■ Your task: From the first line to the last, copy the material word for word; pictures stay out.

■ Dataset section:
---
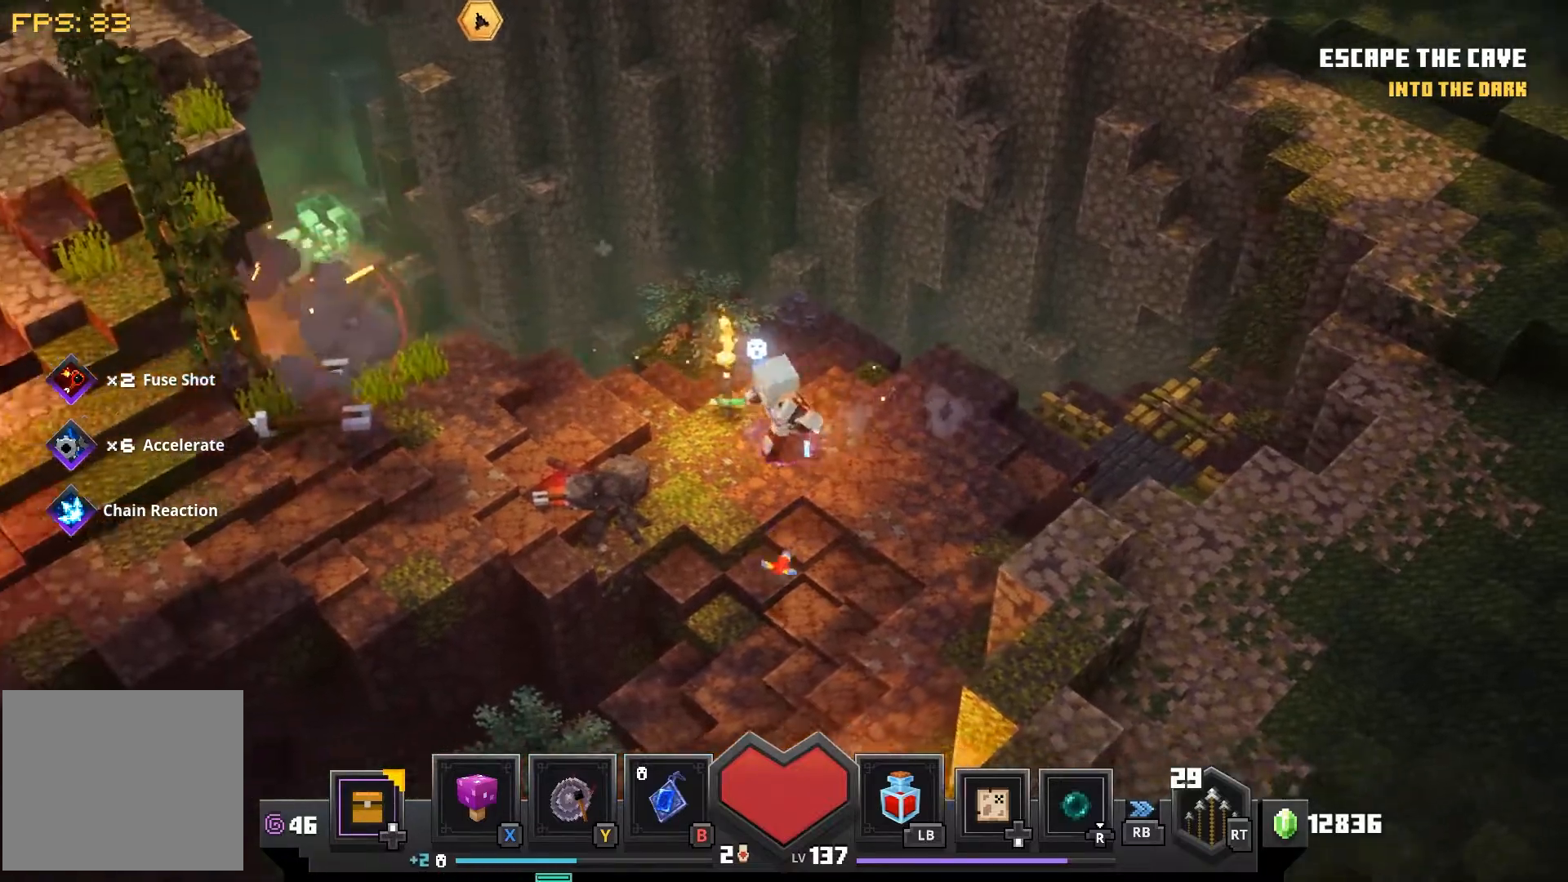
{"dt_ms": 500, "buttons": [], "left_stick": "down", "right_stick": "center"}
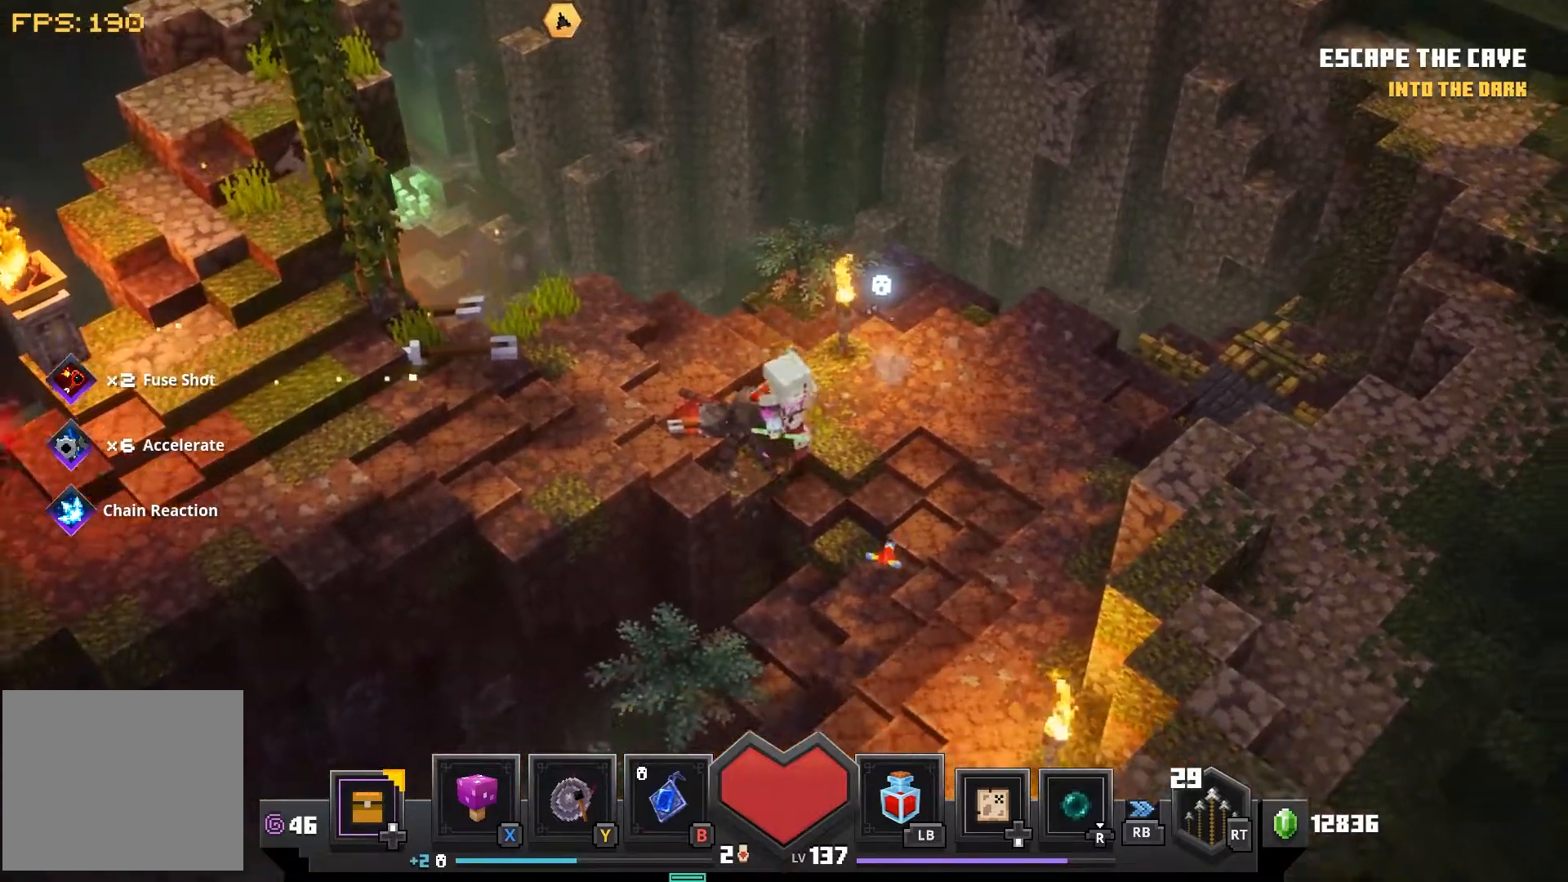
{"dt_ms": 500, "buttons": [], "left_stick": "down-right", "right_stick": "center", "events": [[33, "left_stick", "down-right"]]}
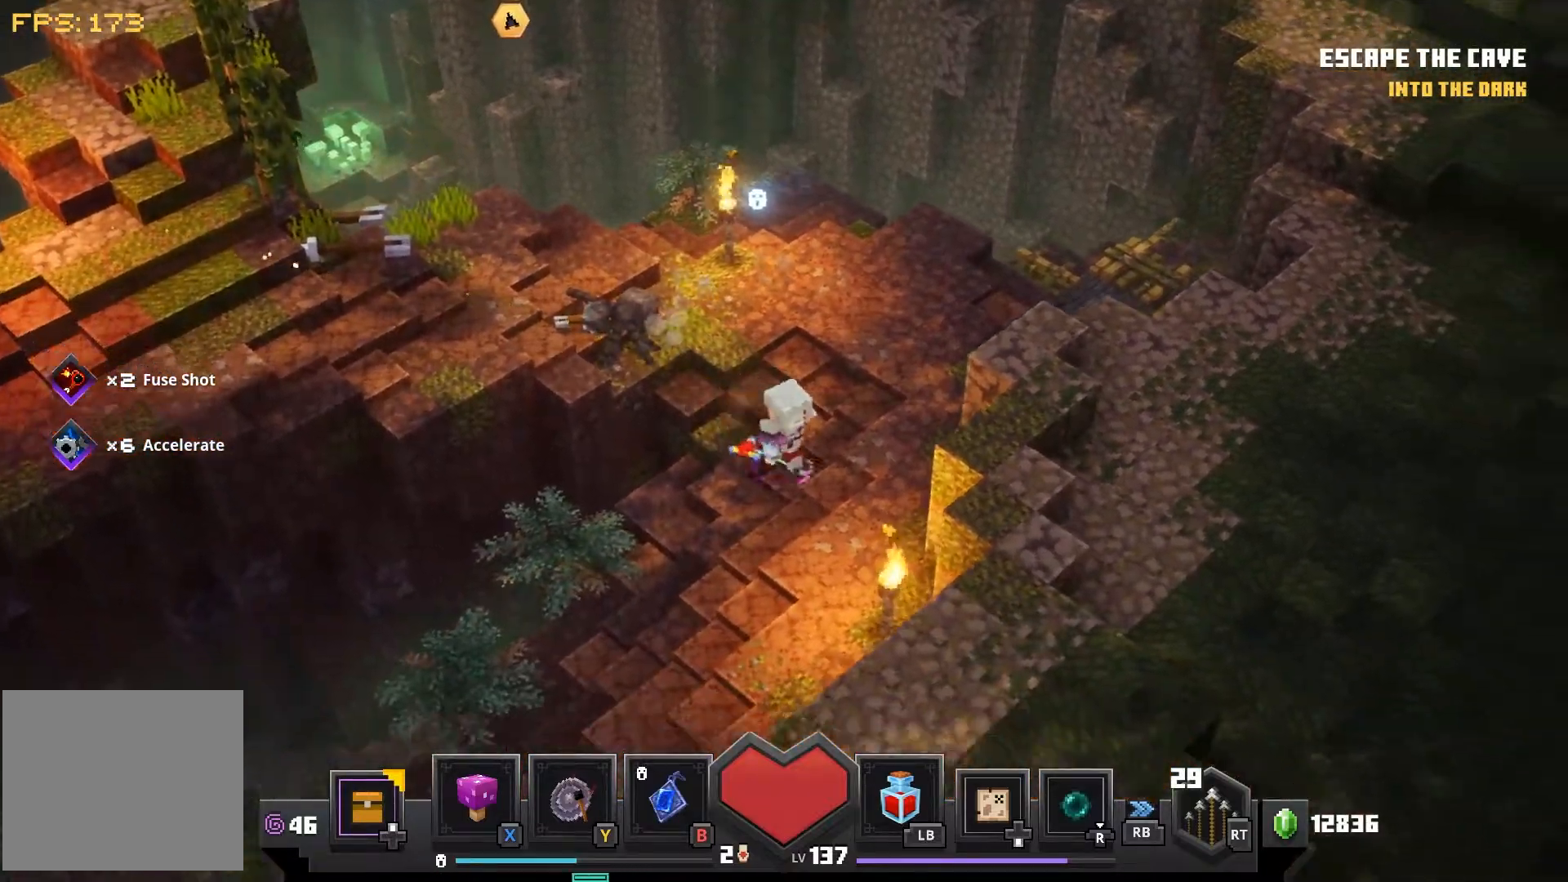
{"dt_ms": 500, "buttons": [], "left_stick": "down", "right_stick": "center", "events": [[100, "left_stick", "down"]]}
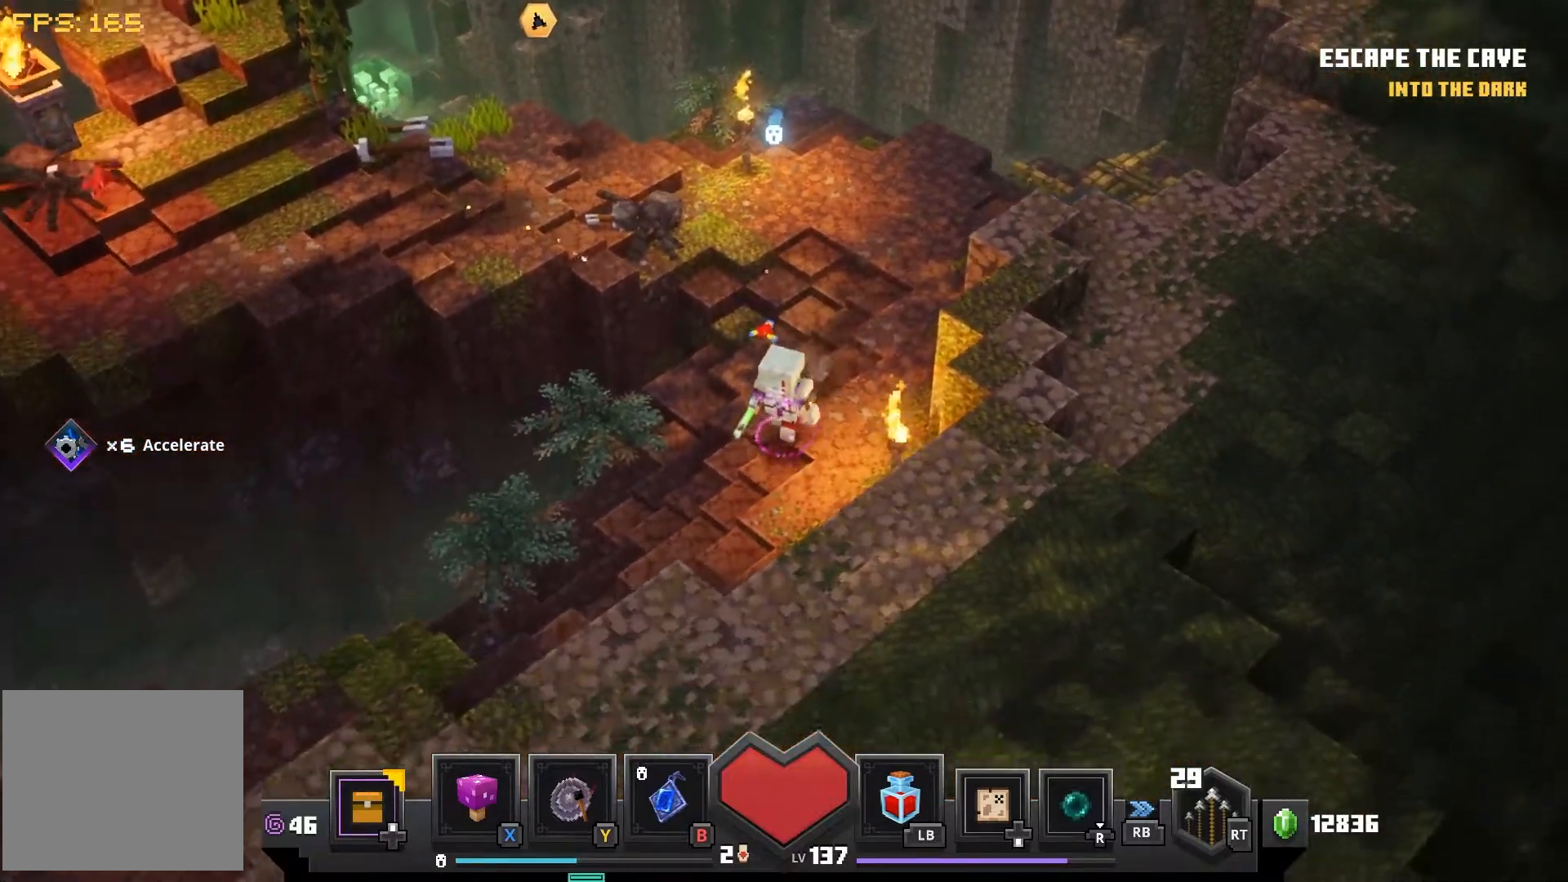
{"dt_ms": 500, "buttons": [], "left_stick": "down", "right_stick": "center", "events": []}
---
■ Solution to this exercise:
{"dt_ms": 500, "buttons": [], "left_stick": "down", "right_stick": "center"}
{"dt_ms": 500, "buttons": [], "left_stick": "down-right", "right_stick": "center", "events": [[33, "left_stick", "down-right"]]}
{"dt_ms": 500, "buttons": [], "left_stick": "down", "right_stick": "center", "events": [[100, "left_stick", "down"]]}
{"dt_ms": 500, "buttons": [], "left_stick": "down", "right_stick": "center", "events": []}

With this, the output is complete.